TASK DIRECTIONS:
Every line containing the word "including" must be pulled from the records.

ENTRIES PROVIDED:
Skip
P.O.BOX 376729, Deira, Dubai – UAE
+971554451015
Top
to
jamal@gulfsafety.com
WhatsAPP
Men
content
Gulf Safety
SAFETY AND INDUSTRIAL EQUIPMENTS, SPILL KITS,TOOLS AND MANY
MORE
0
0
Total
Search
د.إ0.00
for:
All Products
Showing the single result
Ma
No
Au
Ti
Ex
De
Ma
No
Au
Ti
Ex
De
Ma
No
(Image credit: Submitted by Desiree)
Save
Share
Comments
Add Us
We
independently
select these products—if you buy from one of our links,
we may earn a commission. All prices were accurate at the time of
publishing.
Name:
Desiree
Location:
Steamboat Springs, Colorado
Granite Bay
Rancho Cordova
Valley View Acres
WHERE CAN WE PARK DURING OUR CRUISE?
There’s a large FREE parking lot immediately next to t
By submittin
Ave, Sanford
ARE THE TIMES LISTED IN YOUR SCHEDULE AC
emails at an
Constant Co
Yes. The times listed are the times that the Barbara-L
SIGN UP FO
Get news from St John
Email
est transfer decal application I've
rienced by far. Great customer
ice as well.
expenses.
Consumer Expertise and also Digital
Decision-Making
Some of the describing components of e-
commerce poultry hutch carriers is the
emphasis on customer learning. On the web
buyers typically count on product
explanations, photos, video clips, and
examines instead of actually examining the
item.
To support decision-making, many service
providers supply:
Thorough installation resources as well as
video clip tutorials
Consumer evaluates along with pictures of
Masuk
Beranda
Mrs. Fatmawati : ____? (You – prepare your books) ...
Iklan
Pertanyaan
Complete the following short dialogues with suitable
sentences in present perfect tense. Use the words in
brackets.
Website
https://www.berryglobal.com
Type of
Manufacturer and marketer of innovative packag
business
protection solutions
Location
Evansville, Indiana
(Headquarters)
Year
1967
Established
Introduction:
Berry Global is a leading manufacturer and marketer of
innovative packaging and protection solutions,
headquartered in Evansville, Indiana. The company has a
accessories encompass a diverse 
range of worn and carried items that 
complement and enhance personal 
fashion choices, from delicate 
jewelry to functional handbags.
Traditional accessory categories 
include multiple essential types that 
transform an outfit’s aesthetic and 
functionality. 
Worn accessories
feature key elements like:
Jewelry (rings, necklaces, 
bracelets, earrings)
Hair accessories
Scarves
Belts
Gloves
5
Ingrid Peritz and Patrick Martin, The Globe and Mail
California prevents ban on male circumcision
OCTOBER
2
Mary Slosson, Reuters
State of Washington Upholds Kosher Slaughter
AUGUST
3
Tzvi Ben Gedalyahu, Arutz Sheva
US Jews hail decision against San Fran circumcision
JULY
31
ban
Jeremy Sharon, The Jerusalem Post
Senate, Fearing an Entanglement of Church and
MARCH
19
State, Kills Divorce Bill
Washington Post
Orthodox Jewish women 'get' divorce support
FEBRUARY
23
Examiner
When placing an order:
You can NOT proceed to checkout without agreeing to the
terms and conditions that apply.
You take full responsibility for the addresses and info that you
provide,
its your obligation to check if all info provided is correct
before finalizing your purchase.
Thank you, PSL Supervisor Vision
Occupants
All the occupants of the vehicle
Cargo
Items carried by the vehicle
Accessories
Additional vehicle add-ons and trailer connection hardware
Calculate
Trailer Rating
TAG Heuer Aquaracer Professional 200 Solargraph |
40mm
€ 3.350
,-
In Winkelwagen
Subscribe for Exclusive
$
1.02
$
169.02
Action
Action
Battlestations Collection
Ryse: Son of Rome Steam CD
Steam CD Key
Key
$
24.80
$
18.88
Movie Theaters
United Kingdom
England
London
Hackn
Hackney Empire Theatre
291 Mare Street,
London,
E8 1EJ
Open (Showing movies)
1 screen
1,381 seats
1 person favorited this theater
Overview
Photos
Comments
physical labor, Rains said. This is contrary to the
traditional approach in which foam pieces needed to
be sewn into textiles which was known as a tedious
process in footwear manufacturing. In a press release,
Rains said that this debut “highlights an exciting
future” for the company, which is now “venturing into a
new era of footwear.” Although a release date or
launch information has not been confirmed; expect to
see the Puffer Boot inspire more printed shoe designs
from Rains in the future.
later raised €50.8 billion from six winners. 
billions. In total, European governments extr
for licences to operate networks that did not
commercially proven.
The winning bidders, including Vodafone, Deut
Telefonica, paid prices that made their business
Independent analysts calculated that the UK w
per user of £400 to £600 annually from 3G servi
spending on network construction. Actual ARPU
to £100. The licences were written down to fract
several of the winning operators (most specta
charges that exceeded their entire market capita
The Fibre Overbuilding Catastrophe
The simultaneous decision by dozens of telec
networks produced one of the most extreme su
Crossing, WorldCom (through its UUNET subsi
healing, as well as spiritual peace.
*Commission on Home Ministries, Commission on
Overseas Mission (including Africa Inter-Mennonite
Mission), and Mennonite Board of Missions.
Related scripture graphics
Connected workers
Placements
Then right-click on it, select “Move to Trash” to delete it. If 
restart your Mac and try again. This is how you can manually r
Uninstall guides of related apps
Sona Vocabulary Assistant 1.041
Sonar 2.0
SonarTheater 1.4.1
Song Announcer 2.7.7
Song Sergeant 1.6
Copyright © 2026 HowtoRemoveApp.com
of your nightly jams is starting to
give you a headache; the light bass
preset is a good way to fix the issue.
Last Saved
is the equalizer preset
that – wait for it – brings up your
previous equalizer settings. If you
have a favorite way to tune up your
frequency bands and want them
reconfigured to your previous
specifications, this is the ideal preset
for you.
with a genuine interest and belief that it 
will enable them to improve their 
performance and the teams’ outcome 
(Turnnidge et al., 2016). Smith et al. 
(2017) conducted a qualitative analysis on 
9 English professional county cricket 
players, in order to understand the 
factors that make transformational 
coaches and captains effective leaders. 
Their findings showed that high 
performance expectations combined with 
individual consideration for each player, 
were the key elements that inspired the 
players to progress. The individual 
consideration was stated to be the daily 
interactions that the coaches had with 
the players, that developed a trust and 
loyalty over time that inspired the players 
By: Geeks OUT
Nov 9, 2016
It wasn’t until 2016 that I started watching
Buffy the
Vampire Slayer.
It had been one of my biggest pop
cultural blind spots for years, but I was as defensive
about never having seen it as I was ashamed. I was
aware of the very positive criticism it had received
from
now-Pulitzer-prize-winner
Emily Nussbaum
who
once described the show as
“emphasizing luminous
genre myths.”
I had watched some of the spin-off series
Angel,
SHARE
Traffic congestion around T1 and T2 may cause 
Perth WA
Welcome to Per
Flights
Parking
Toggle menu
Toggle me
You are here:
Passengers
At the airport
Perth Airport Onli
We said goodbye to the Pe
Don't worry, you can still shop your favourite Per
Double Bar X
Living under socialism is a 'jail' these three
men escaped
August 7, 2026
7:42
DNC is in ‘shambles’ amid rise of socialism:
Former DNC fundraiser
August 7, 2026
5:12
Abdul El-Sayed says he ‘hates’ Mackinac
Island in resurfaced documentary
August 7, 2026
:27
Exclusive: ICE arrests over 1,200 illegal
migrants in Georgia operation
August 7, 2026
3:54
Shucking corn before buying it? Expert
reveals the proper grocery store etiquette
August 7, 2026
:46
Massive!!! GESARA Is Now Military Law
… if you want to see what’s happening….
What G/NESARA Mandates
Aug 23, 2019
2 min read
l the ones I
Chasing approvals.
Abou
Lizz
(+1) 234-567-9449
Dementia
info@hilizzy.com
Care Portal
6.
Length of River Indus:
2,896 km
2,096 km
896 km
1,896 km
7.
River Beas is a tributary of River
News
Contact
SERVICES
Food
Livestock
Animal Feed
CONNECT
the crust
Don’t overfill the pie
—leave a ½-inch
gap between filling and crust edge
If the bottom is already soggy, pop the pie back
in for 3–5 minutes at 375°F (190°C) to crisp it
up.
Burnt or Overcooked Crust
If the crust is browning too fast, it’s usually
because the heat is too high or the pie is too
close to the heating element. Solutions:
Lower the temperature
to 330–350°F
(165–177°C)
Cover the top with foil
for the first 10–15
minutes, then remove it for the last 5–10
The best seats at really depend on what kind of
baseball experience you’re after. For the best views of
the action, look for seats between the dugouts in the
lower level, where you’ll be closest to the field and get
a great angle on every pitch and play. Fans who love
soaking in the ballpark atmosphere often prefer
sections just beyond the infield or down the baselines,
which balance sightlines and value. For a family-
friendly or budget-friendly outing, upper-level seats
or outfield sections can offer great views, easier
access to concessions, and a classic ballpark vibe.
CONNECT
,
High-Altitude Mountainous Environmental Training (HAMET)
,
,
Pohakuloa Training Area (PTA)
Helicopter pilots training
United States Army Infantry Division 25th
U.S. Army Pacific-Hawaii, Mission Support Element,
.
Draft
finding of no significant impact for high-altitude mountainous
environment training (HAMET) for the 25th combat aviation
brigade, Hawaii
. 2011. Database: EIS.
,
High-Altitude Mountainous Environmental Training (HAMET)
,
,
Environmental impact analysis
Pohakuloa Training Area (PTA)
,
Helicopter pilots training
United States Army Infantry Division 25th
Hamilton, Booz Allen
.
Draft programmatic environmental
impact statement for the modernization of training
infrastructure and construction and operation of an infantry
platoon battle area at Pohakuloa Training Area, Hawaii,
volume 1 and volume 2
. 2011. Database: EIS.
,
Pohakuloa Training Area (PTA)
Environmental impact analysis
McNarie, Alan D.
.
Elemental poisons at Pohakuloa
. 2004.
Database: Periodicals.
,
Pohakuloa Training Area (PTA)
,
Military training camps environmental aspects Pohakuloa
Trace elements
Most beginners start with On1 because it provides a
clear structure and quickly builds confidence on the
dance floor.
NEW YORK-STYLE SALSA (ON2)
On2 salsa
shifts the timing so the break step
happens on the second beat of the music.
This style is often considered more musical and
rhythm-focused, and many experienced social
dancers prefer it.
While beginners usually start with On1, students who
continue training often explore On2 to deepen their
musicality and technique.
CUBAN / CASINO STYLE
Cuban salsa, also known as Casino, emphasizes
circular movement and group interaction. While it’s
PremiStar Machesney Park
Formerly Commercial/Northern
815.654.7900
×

YOUR SOLUTION:
The winning bidders, including Vodafone, Deut
Overseas Mission (including Africa Inter-Mennonite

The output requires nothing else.